Excerpted text:
# [CAR] Central African Republic | road infrastructure



## ChrisZwolle (May 7, 2006)

A thread about the Central African Republic or CAR. The official license plate code is RCA (République Centrafricaine). 

CAR has very few paved roads. I made an assessment based on available Google Earth imagery. 

Route Nationale
Paved Road









The N1-N3 link to Cameroon is paved and is now the main export route to Douala.
The N1 Bangui - Bossembélé was paved in the late 1970s.
The N3 Bossembélé - Cameroon border was paved between 2011 and 2013.
The N2 Bangui - Damara was paved in the late 1960s. Damara - Sibut was paved later
The N6 Bangui - Mbaïki was paved around 1970

Other roads are not paved and are likely impassable during and after rain. Many roads are blocked for trucks up to six hours after rain, to allow the dirt road to dry, otherwise it is destroyed.

Required tasks:
(1) In the Central African Republic road post, reproduce the part that opens with the words containing "The N3 Bossembélé" and closes with "it is destroyed.", replacing "trucks" with "heavy vehicles".
(2) According to the Central African Republic road post, why are many roads blocked for trucks for up to six hours after rain?

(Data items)
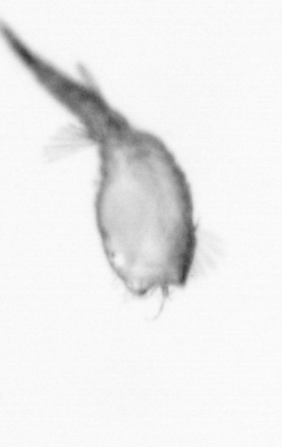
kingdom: Animalia
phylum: Annelida
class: Polychaeta
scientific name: Polychaeta
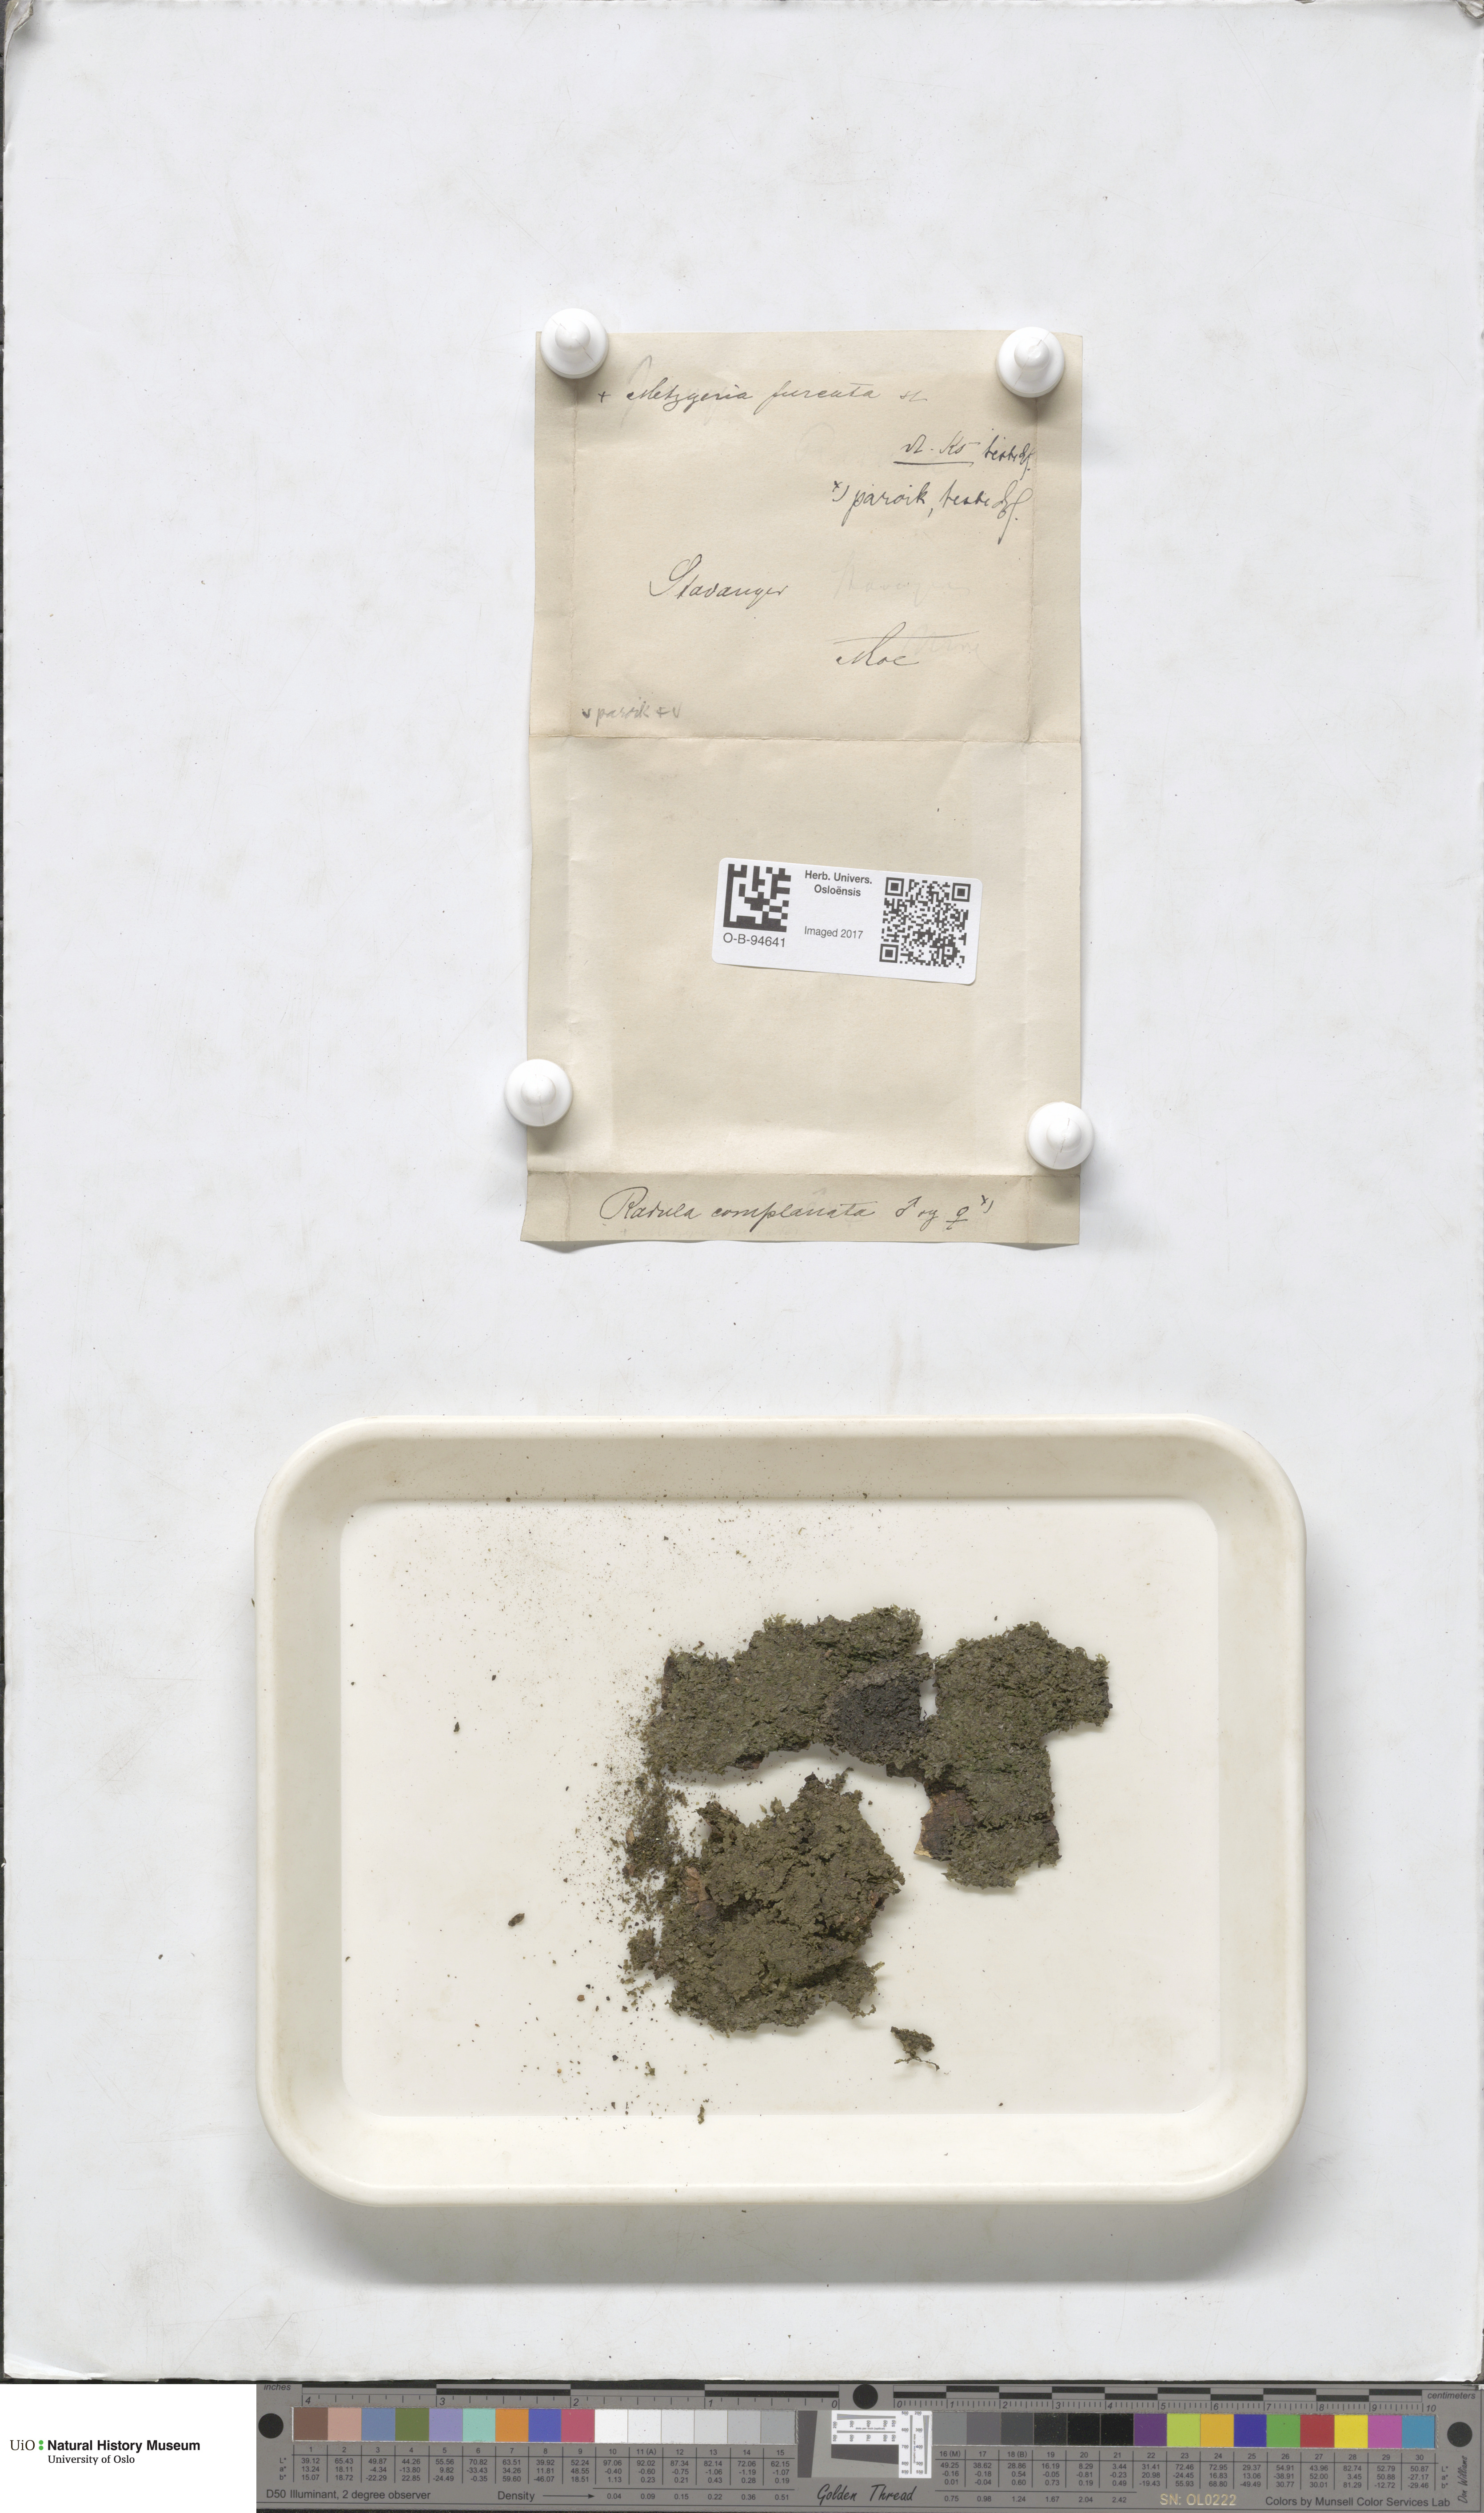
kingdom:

Responses for each task:
(1)
The N3 Bossembélé - Cameroon border was paved between 2011 and 2013.
The N2 Bangui - Damara was paved in the late 1960s. Damara - Sibut was paved later
The N6 Bangui - Mbaïki was paved around 1970

Other roads are not paved and are likely impassable during and after rain. Many roads are blocked for heavy vehicles up to six hours after rain, to allow the dirt road to dry, otherwise it is destroyed.

(2) The closure gives the dirt road time to dry. If trucks used it before then, the road would be destroyed.